TASK OBJECTIVE: Please write out the text under each of the items below, line for line and without any changes. Leave the pictures out of your answer.
━━━ MATERIAL PROVIDED
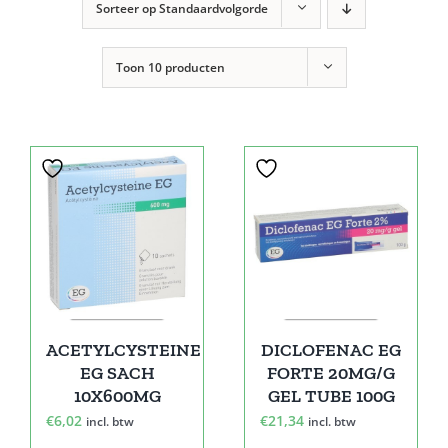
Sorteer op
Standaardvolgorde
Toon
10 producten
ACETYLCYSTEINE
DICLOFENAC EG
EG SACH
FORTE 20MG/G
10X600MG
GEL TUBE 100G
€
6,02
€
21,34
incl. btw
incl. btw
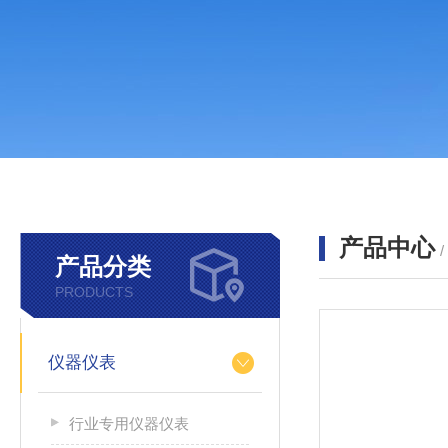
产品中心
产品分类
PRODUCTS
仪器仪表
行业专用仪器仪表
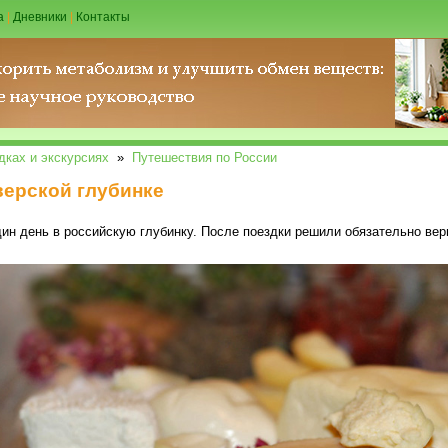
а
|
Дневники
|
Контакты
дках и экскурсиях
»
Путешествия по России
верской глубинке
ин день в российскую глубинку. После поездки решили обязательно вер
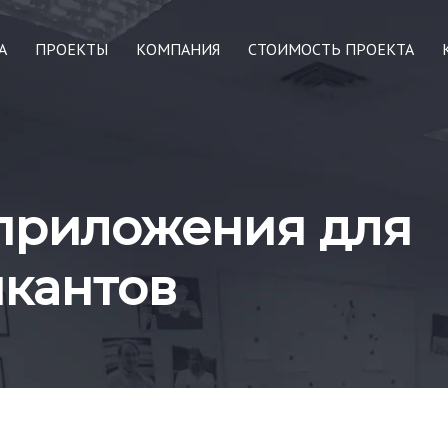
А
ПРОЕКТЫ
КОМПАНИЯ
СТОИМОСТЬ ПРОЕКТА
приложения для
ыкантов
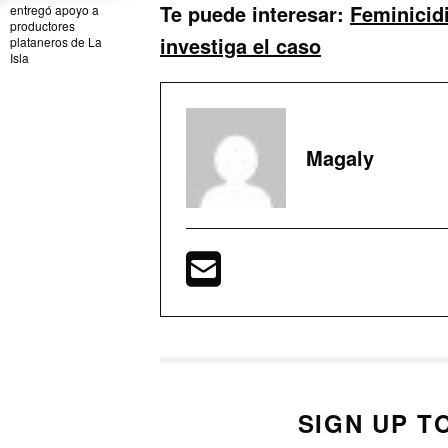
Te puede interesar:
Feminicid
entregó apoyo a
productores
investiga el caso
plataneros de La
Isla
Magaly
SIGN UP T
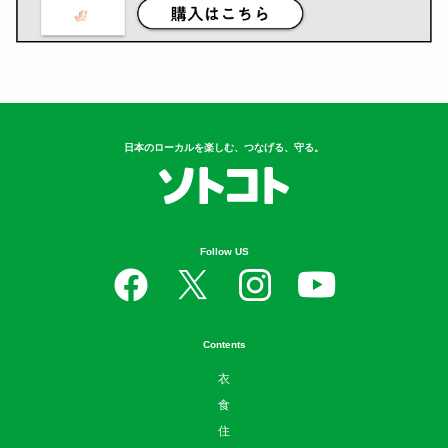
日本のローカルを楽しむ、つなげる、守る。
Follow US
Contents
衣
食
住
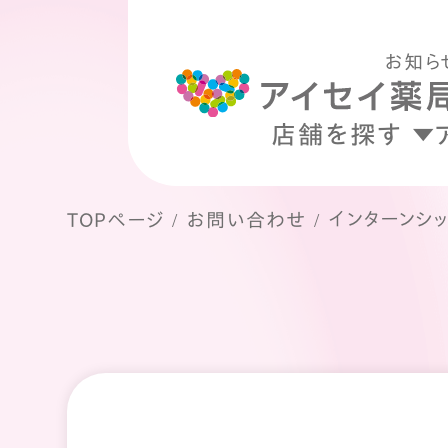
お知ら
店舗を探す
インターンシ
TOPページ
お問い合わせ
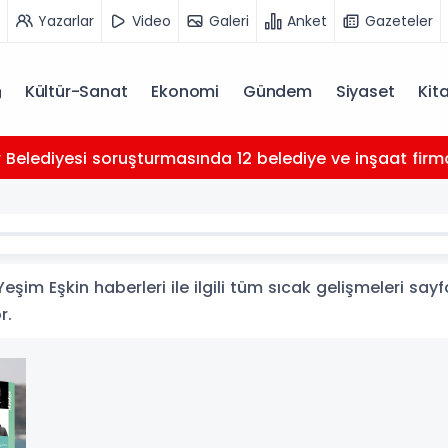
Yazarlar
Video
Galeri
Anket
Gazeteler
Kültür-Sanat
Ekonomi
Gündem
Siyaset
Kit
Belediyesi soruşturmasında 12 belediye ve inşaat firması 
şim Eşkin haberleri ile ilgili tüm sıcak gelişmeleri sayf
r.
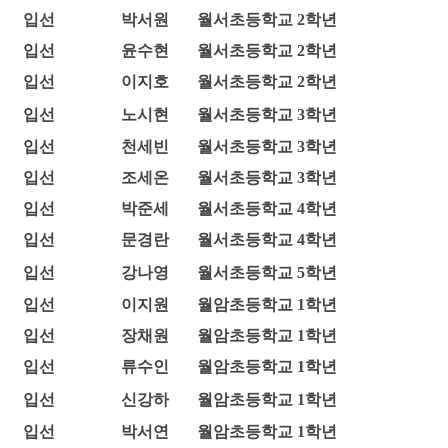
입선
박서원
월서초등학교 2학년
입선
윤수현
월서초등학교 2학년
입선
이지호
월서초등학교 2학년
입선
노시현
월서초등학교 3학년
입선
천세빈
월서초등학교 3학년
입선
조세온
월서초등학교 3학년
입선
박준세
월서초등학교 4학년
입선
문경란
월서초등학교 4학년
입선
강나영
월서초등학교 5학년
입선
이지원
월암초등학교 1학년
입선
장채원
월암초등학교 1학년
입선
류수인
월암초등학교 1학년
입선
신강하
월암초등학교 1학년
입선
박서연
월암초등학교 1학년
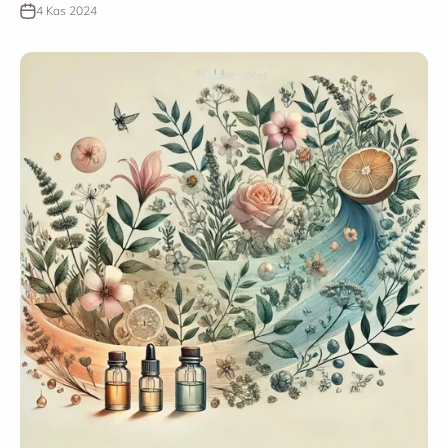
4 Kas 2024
━━━━━━
REPLY TO THE EXERCISE:
Sorteer op
Standaardvolgorde
Toon
10 producten
ACETYLCYSTEINE
DICLOFENAC EG
EG SACH
FORTE 20MG/G
10X600MG
GEL TUBE 100G
€
6,02
€
21,34
incl. btw
incl. btw
产品中心
产品分类
PRODUCTS
仪器仪表
行业专用仪器仪表
а
|
Дневники
|
Контакты
дках и экскурсиях
»
Путешествия по России
верской глубинке
ин день в российскую глубинку. После поездки решили обязательно вер
А
ПРОЕКТЫ
КОМПАНИЯ
СТОИМОСТЬ ПРОЕКТА
приложения для
ыкантов
Te puede interesar:
Feminicid
entregó apoyo a
productores
investiga el caso
plataneros de La
Isla
Magaly
SIGN UP T
日本のローカルを楽しむ、つなげる、守る。
Follow US
Contents
衣
食
住
お知ら
店舗を探す
インターンシ
TOPページ
お問い合わせ
Yazarlar
Video
Galeri
Anket
Gazeteler
Kültür-Sanat
Ekonomi
Gündem
Siyaset
Kit
Belediyesi soruşturmasında 12 belediye ve inşaat firması 
şim Eşkin haberleri ile ilgili tüm sıcak gelişmeleri sayf
r.
입선
박서원
월서초등학교 2학년
입선
윤수현
월서초등학교 2학년
입선
이지호
월서초등학교 2학년
입선
노시현
월서초등학교 3학년
입선
천세빈
월서초등학교 3학년
입선
조세온
월서초등학교 3학년
입선
박준세
월서초등학교 4학년
입선
문경란
월서초등학교 4학년
입선
강나영
월서초등학교 5학년
입선
이지원
월암초등학교 1학년
입선
장채원
월암초등학교 1학년
입선
류수인
월암초등학교 1학년
입선
신강하
월암초등학교 1학년
입선
박서연
월암초등학교 1학년
4 Kas 2024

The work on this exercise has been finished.